§ Task goal:
Begin at the line containing "DEMOCRATS FOR EUROPE" in the data below and go on through the line containing "We want Europe", repeating each line exactly; include both ends and no other line.

§ Data:
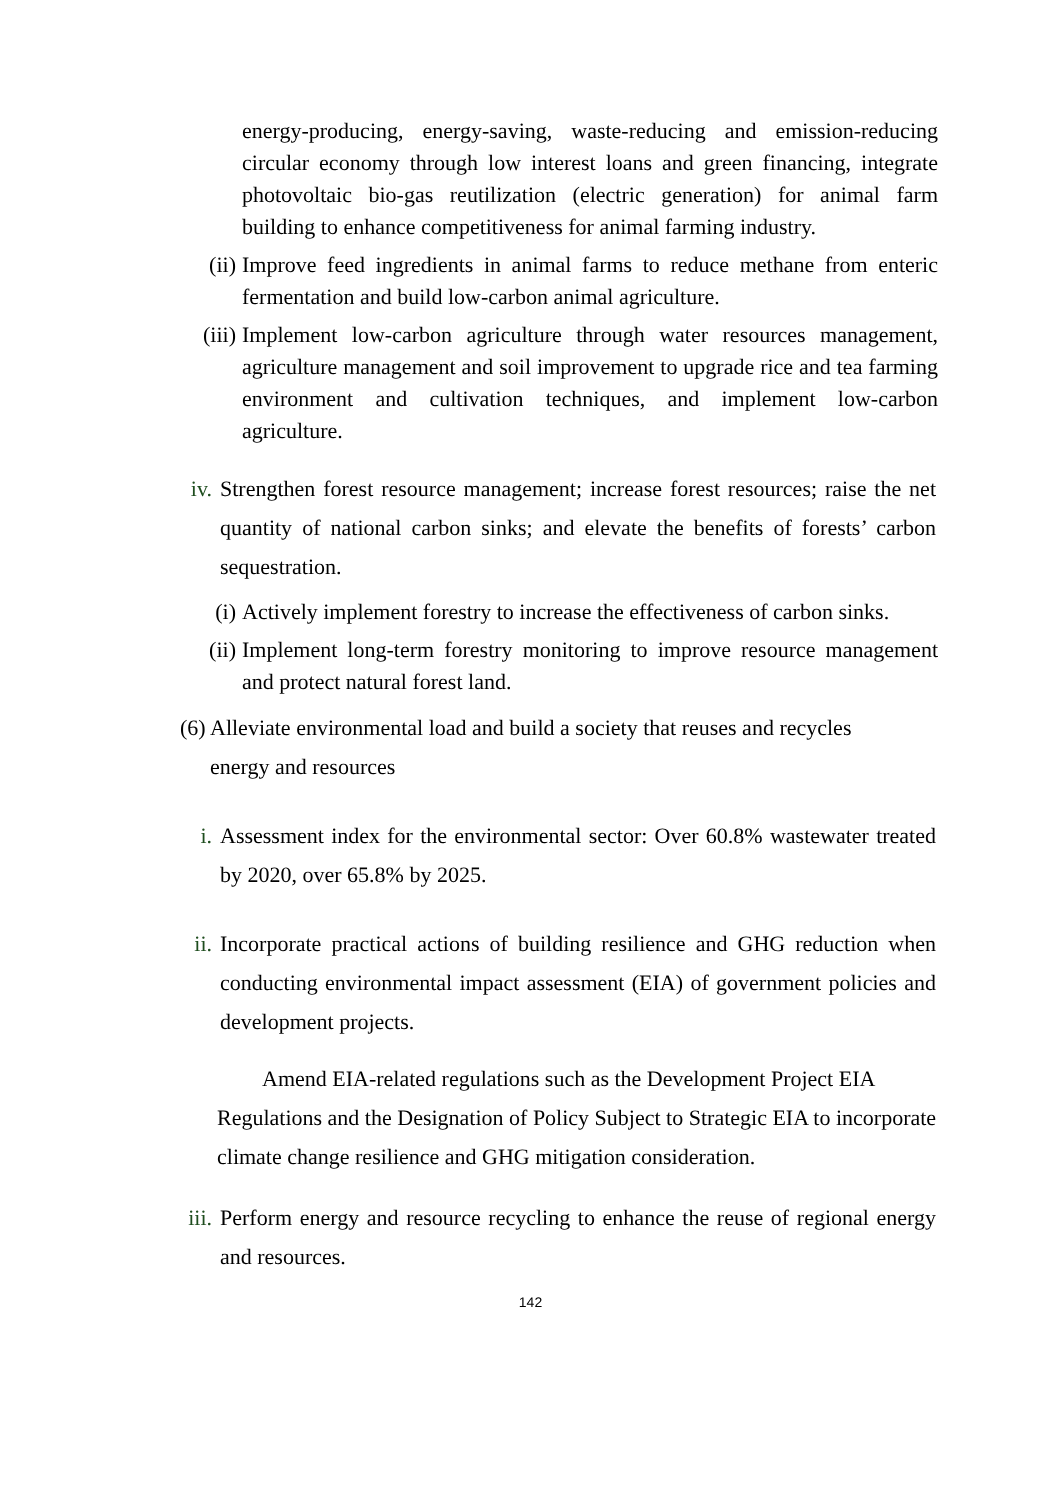energy-producing, energy-saving, waste-reducing and emission-reducing circular economy through low interest loans and green financing, integrate photovoltaic bio-gas reutilization (electric generation) for animal farm building to enhance competitiveness for animal farming industry.
(ii) Improve feed ingredients in animal farms to reduce methane from enteric fermentation and build low-carbon animal agriculture.
(iii) Implement low-carbon agriculture through water resources management, agriculture management and soil improvement to upgrade rice and tea farming environment and cultivation techniques, and implement low-carbon agriculture.
iv. Strengthen forest resource management; increase forest resources; raise the net quantity of national carbon sinks; and elevate the benefits of forests’ carbon sequestration.
(i) Actively implement forestry to increase the effectiveness of carbon sinks.
(ii) Implement long-term forestry monitoring to improve resource management and protect natural forest land.
(6)
Alleviate environmental load and build a society that reuses and recycles
energy and resources
i. Assessment index for the environmental sector: Over 60.8% wastewater treated by 2020, over 65.8% by 2025.
ii. Incorporate practical actions of building resilience and GHG reduction when conducting environmental impact assessment (EIA) of government policies and development projects.
Amend EIA-related regulations such as the Development Project EIA Regulations and the Designation of Policy Subject to Strategic EIA to incorporate climate change resilience and GHG mitigation consideration.
iii. Perform energy and resource recycling to enhance the reuse of regional energy and resources.
142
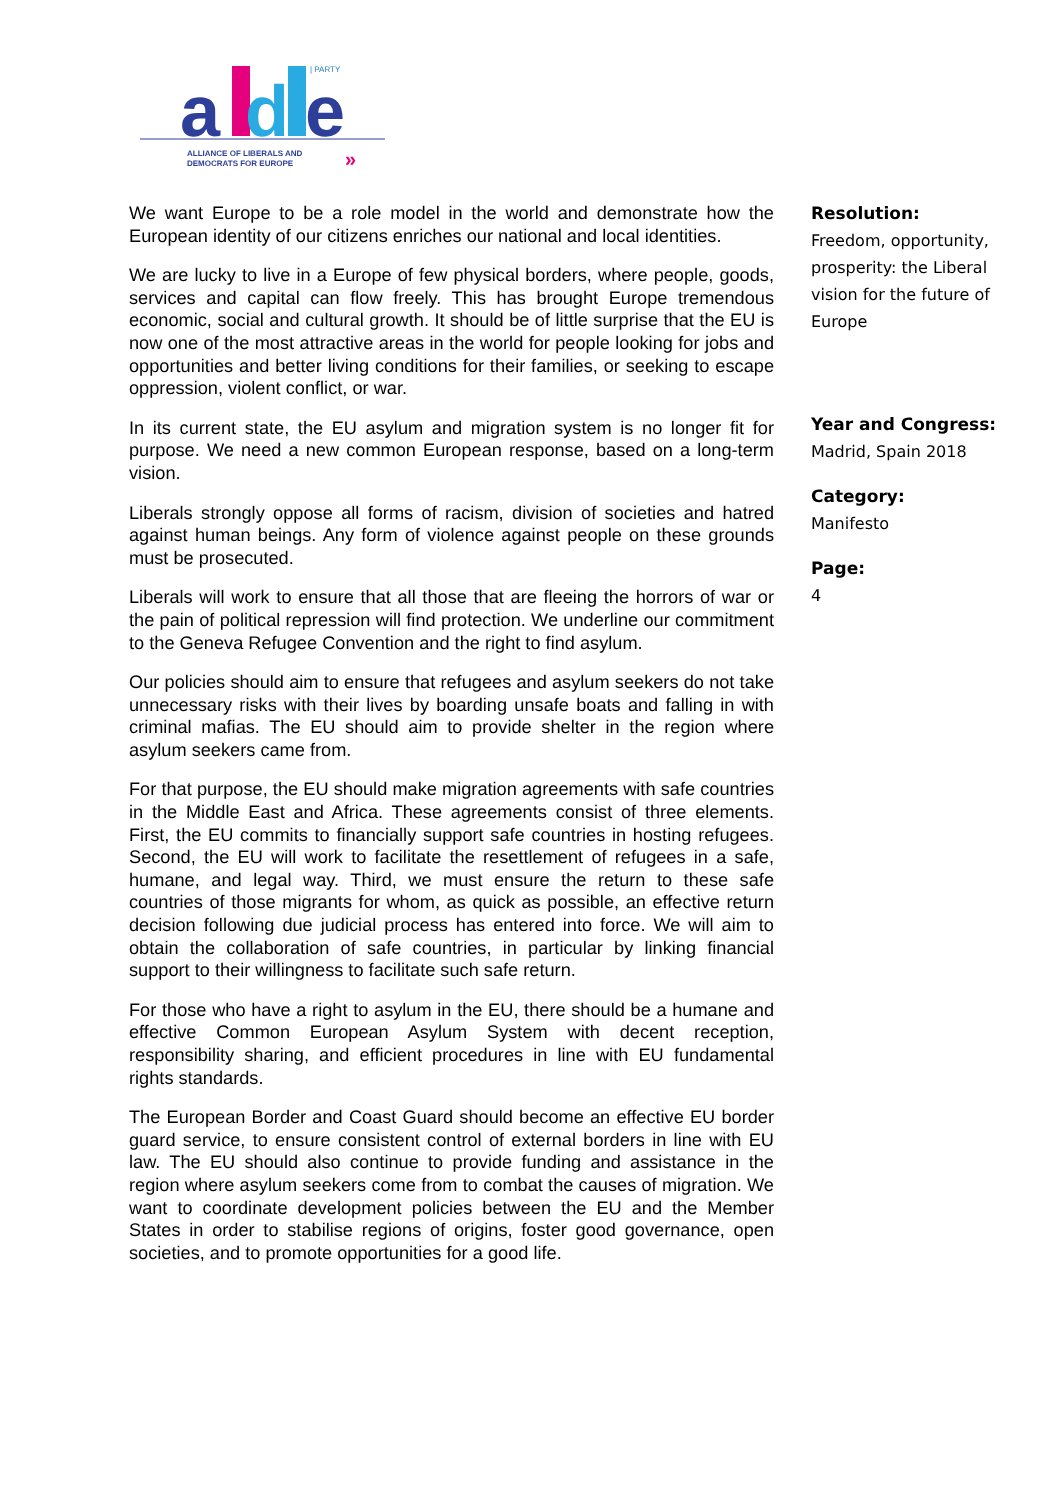| PARTY
a
d
e
ALLIANCE OF LIBERALS AND
DEMOCRATS FOR EUROPE
»
We want Europe to be a role model in the world and demonstrate how the European identity of our citizens enriches our national and local identities.
We are lucky to live in a Europe of few physical borders, where people, goods, services and capital can flow freely. This has brought Europe tremendous economic, social and cultural growth. It should be of little surprise that the EU is now one of the most attractive areas in the world for people looking for jobs and opportunities and better living conditions for their families, or seeking to escape oppression, violent conflict, or war.
In its current state, the EU asylum and migration system is no longer fit for purpose. We need a new common European response, based on a long-term vision.
Liberals strongly oppose all forms of racism, division of societies and hatred against human beings. Any form of violence against people on these grounds must be prosecuted.
Liberals will work to ensure that all those that are fleeing the horrors of war or the pain of political repression will find protection. We underline our commitment to the Geneva Refugee Convention and the right to find asylum.
Our policies should aim to ensure that refugees and asylum seekers do not take unnecessary risks with their lives by boarding unsafe boats and falling in with criminal mafias. The EU should aim to provide shelter in the region where asylum seekers came from.
For that purpose, the EU should make migration agreements with safe countries in the Middle East and Africa. These agreements consist of three elements. First, the EU commits to financially support safe countries in hosting refugees. Second, the EU will work to facilitate the resettlement of refugees in a safe, humane, and legal way. Third, we must ensure the return to these safe countries of those migrants for whom, as quick as possible, an effective return decision following due judicial process has entered into force. We will aim to obtain the collaboration of safe countries, in particular by linking financial support to their willingness to facilitate such safe return.
For those who have a right to asylum in the EU, there should be a humane and effective Common European Asylum System with decent reception, responsibility sharing, and efficient procedures in line with EU fundamental rights standards.
The European Border and Coast Guard should become an effective EU border guard service, to ensure consistent control of external borders in line with EU law. The EU should also continue to provide funding and assistance in the region where asylum seekers come from to combat the causes of migration. We want to coordinate development policies between the EU and the Member States in order to stabilise regions of origins, foster good governance, open societies, and to promote opportunities for a good life.
Resolution:
Freedom, opportunity, prosperity: the Liberal vision for the future of Europe
Year and Congress:
Madrid, Spain 2018
Category:
Manifesto
Page:
4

§ Answer space:
DEMOCRATS FOR EUROPE
»
We want Europe to be a role model in the world and demonstrate how the European identity of our citizens enriches our national and local identities.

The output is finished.